Moreover, when lifelong enemy Oishi, head of the samurai’s who serve Asano turns to Kai for help you can go ahead and put that big tick in the cliché box. I’m sure that’s a plot point used in countless Japanese films of the same vein (haha). It annoyed me because there wasn’t even a slow build towards acceptance or respect between Kai and Oishi. The two had grown up in the same environment. Oishi had nothing but contempt for Kai and then he’s like “Hey friend, I’m kind of in a bind, can you help me out” (haha), my answer would have been hell no! *anyways moving on*. I wanted to know more about Kai and his fighting ability, or his whereabouts as a kid before being rescued. To be fair, we do get a lot of those answers as the film progresses, but I can’t help thinking it could have been explored in the beginning instead of some of the lack-luster scenes we get. The acting falls pretty flat in the more emotional scenes but that could be due to this entire Japanese cast speaking English in a film set somewhere between the 12th and 16th century. It should have been made in Japanese for authenticity sake. These people weren’t speaking English back then so did they just do this for Keanu’s sake??. That or they were thinking it wouldn’t appeal to the masses if it was foreign, I’m not sure.
I wasn’t a fan of the witchcraft aspect of the story either. Everything else seems like it could have existed at one time or another, but dragons and magic don’t fit into something grounding itself in reality. I know with fantasy you can take some liberties but other than poisoning one character it played no real part in the outcome of the story. The most disappointing thing about this Americanized version, is that being a movie about ancient Japanese warriors you’d expect blood right??. There isn’t any. I mean not even a drop, it’s the equivalent of making a zombie film, in a family friendly way (Yes I’m speaking about you “World War Z” *rolls eyes*), no true fan wants to see that. Kids films are for kids, if you’re going to make a Samurai film it needs to be visceral to have any real impact. Side note, don’t allude to an awesome tattooed looking pirate if you’re not going to use him in more than one scene, that was very disappointing.

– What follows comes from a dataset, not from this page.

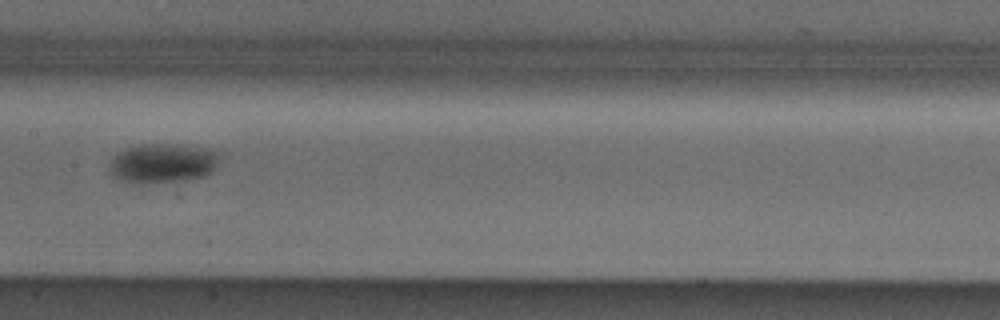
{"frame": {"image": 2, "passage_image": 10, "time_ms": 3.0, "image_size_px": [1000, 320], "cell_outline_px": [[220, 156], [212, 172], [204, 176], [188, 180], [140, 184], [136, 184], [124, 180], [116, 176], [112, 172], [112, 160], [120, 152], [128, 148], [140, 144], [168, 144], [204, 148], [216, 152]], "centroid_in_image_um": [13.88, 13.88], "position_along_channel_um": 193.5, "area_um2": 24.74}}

I feel like people decided they were going to hate 47 Ronin before they even saw it. This isn’t perfect by any means but it’s nowhere near as bad as some have led you to believe. The visuals are wonderfully striking, the time period has been re-created seamlessly and the action we do get to see is pretty entertaining. If they shot this with Japanese dialogue, edited some of the familiar tropes in order to include more story and let loose on the blood, this could have been great. Instead it’s just a solid film about Samurai’s that’s not overly memorable. I’m not well schooled in Japanese cinema or the genre so I don’t know how it stacks up against its predecessors, but I still enjoyed it regardless.